On Wednesday, December 9, 2009, ACS hosted an event to discuss the importance of comprehensive criminal justice reform and new solutions that Congress and the federal government should consider in trying to tackle the problems we face. This event featured:

  • A keynote address by Senator Jim Webb, discussing the need to address America's broken criminal justice system by looking at every aspect of the system with an eye toward reshaping the process from top to bottom.
  • A panel discussion that explored the opportunities for and implications of reorienting criminal justice policies toward a more integrative approach - an approach that addresses the underlying, interrelated social and economic issues that fuel cycles of incarceration to create safe, fair, and equitable communities in which all are able to thrive, particularly those at greatest risk for court involvement. The ideas that were the impetus for the panel discussion come from an article entitled, Integrative Solutions to Interrelated Issues: A Multidisciplinary Look Behind the Cycle of Incarceration, which was recently published in ACS's official journal, The Harvard Law and Policy Review.The panel featured:
    • Moderator, Nkechi Taifa, Senior Policy Analyst, Open Society Institute (OSI)

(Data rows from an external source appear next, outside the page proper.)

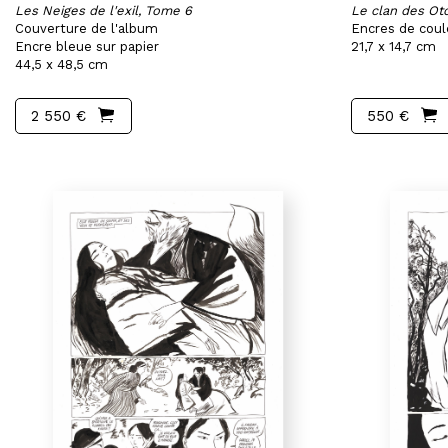
Les Neiges de l'exil, Tome 6
Le clan des Oto
Couverture de l'album
Encres de coul
Encre bleue sur papier
21,7 x 14,7 cm
44,5 x 48,5 cm
2 550 €
550 €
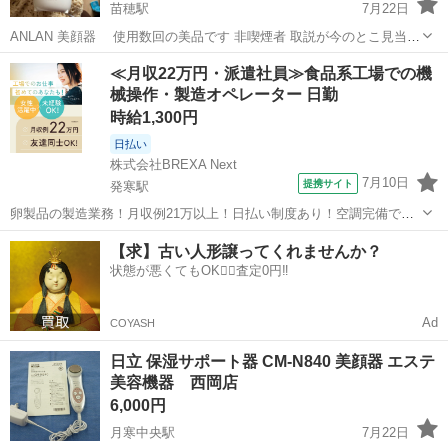
苗穂駅
7月22日
ANLAN 美顔器 使用数回の美品です 非喫煙者 取説が今のとこ見当た
りませんので 使用法わかるかた ノークレームノーリターン
北海道
札幌市
苗穂駅
美容家電
美顔器
≪月収22万円・派遣社員≫食品系工場での機
械操作・製造オペレーター 日勤
時給1,300円
日払い
株式会社BREXA Next
7月10日
提携サイト
発寒駅
卵製品の製造業務！月収例21万以上！日払い制度あり！空調完備で快
適作業★20代～50代までの男女活躍中！作業着無償貸与★マイカー通
北海道
札幌市
発寒駅
その他
【求】古い人形譲ってくれませんか？
勤OK＆無料駐車場完備！《北海道札幌市》 人気の工場のお仕事 ◇卵
状態が悪くてもOK🙆‍♀️査定0円‼️
製品の製造業務◇ 作業内...
Ad
COYASH
日立 保湿サポート器 CM-N840 美顔器 エステ
美容機器 西岡店
6,000円
月寒中央駅
7月22日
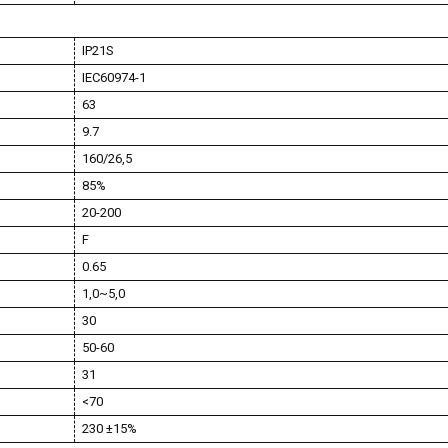
IP21S
IEC60974-1
63
9.7
160/26,5
85%
20-200
F
0.65
1,0~5,0
30
50-60
31
<70
230 ±15%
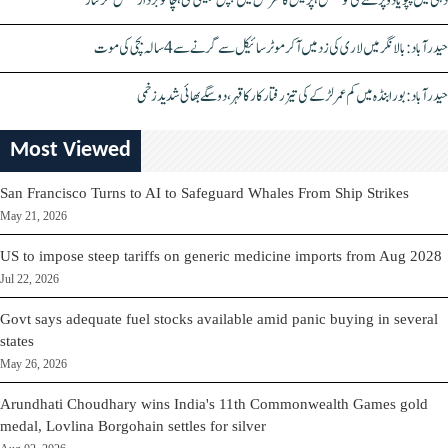
دہلی میں پپو یادو پر حملے کی کوشش، پریس کانفرنس میں چپل پھینکی گئی، چاقو بردار شخص گرفتار
حیدرآباد: بالا نگر میں لاری کی زد میں آکر موٹرسائیکل سے گرنے سے 4 سالہ بچی کی موت
حیدرآباد: بورابنڈہ میں کم عمر لڑکے کی تیز رفتار کار کا قہر، دو سگے بھائی شدید زخمی
Most Viewed
San Francisco Turns to AI to Safeguard Whales From Ship Strikes
May 21, 2026
US to impose steep tariffs on generic medicine imports from Aug 2028
Jul 22, 2026
Govt says adequate fuel stocks available amid panic buying in several
states
May 26, 2026
Arundhati Choudhary wins India's 11th Commonwealth Games gold
medal, Lovlina Borgohain settles for silver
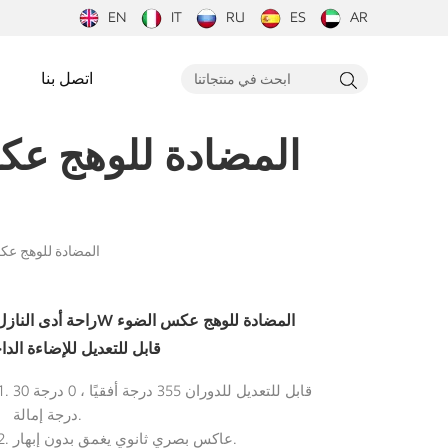
EN
IT
RU
ES
AR
اتصل بنا
راحة أدى النازل 10W الم
قابل للتعديل للإضاءة الدا
قابل للتعديل للدوران 355 درجة أفقيًا ، 0 درجة 30
درجة إمالة.
عاكس بصري ثانوي يغمق بدون إبهار.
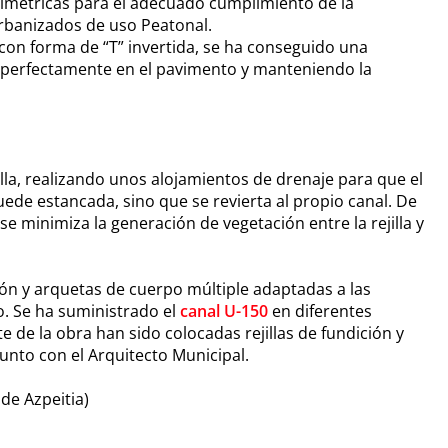
simétricas para el adecuado cumplimiento de la
Urbanizados de uso Peatonal.
on forma de “T” invertida, se ha conseguido una
e perfectamente en el pavimento y manteniendo la
jilla, realizando unos alojamientos de drenaje para que el
 quede estancada, sino que se revierta al propio canal. De
se minimiza la generación de vegetación entre la rejilla y
ión y arquetas de cuerpo múltiple adaptadas a las
o. Se ha suministrado el
canal U-150
en diferentes
te de la obra han sido colocadas rejillas de fundición y
junto con el Arquitecto Municipal.
de Azpeitia)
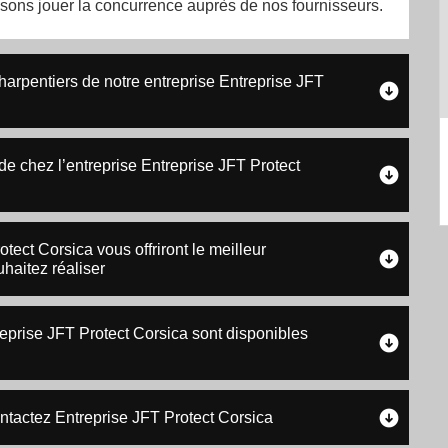
isons jouer la concurrence auprès de nos fournisseurs.
charpentiers de notre entreprise Entreprise JFT
de chez l’entreprise Entreprise JFT Protect
ect Corsica vous offriront le meilleur
haitez réaliser
reprise JFT Protect Corsica sont disponibles
ntactez Entreprise JFT Protect Corsica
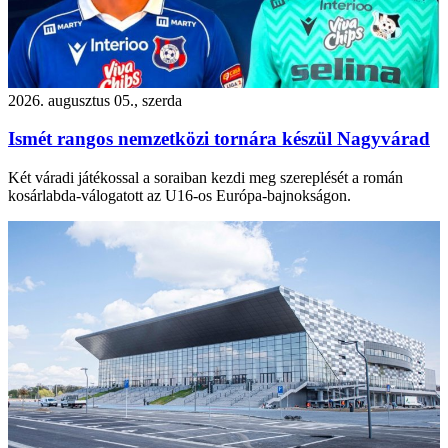
2026. augusztus 05., szerda
Ismét rangos nemzetközi tornára készül Nagyvárad
Két váradi játékossal a soraiban kezdi meg szereplését a román
kosárlabda-válogatott az U16-os Európa-bajnokságon.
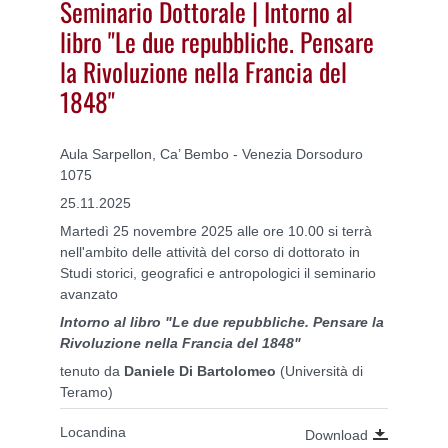
Seminario Dottorale | Intorno al
libro "Le due repubbliche. Pensare
la Rivoluzione nella Francia del
1848"
Aula Sarpellon, Ca’ Bembo - Venezia Dorsoduro
1075
25.11.2025
Martedì 25 novembre 2025 alle ore 10.00 si terrà
nell'ambito delle attività del corso di dottorato in
Studi storici, geografici e antropologici il seminario
avanzato
Intorno al libro "Le due repubbliche. Pensare la
Rivoluzione nella Francia del 1848"
tenuto da
Daniele Di Bartolomeo
(Università di
Teramo)
Locandina
Download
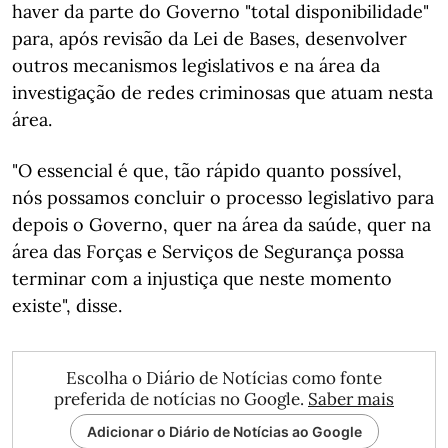
haver da parte do Governo "total disponibilidade"
para, após revisão da Lei de Bases, desenvolver
outros mecanismos legislativos e na área da
investigação de redes criminosas que atuam nesta
área.
"O essencial é que, tão rápido quanto possível,
nós possamos concluir o processo legislativo para
depois o Governo, quer na área da saúde, quer na
área das Forças e Serviços de Segurança possa
terminar com a injustiça que neste momento
existe", disse.
Escolha o Diário de Notícias como fonte
preferida de notícias no Google.
Saber mais
Adicionar o Diário de Notícias ao Google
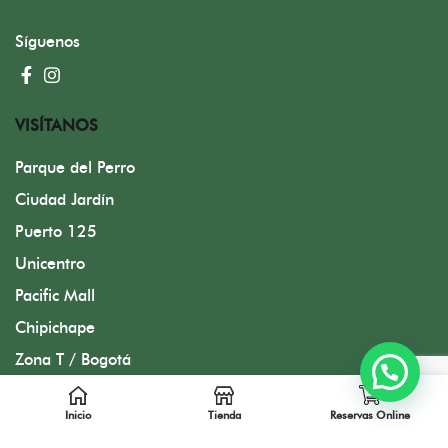
Síguenos
VISÍTANOS
Parque del Perro
Ciudad Jardín
Puerto 125
Unicentro
Pacific Mall
Chipichape
Zona T / Bogotá
Inicio
Tienda
Reservas Online
Diseñado por FMC Group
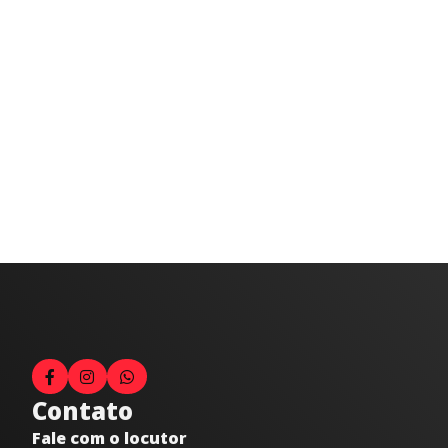
Contato
Fale com o locutor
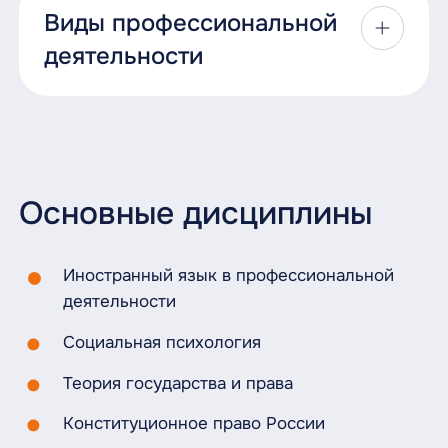
Виды профессиональной
- Экспертиза документов для организаций
и физических лиц
деятельности
- Нормативно-правовые акты,
Правоприменительная деятельность;
правоприменительная практика по
вопросам расследования и
Правоохранительная деятельность;
предупреждения преступлений и иных
правонарушений
Основные дисциплины
Правовое обеспечение деятельности
организаций и оказание юридической
помощи физическим лицам и их
Иностранный язык в профессиональной
объединениям.
деятельности
Социальная психология
Теория государства и права
Конституционное право России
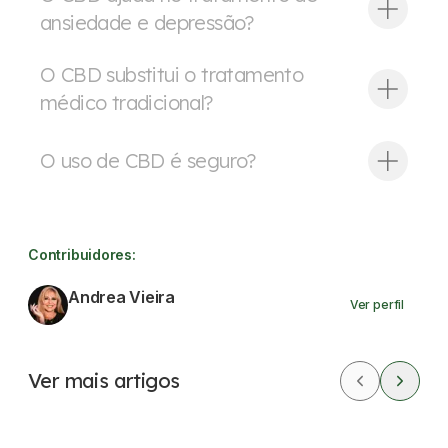
ansiedade e depressão?
O CBD substitui o tratamento
médico tradicional?
O uso de CBD é seguro?
Contribuidores:
Andrea Vieira
Ver perfil
Ver mais artigos
CBD
Saúde mental
Cannabis Medicinal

    • Catherine Beane, Director, Behind the Cycle, and Principal, Beane Consulting 
    • Walter M. Beglau, District Attorney, Marion County, Oregon 
    • The Honorable Robert C. (Bobby) Scott (D-VA), United States House Representative 
    • Gina E. Wood, Director of Policy and Planning, Joint Center for Political and Economic Studies
  • Featured remarks from Mariano-Florentino (Tino) Cuéllar, Special Assistant to the President for Justice and Regulatory Policy and a member of the White House Domestic Policy Council, who discussed efforts that span the executive branch to address the issues that underlie involvement in the criminal justice system.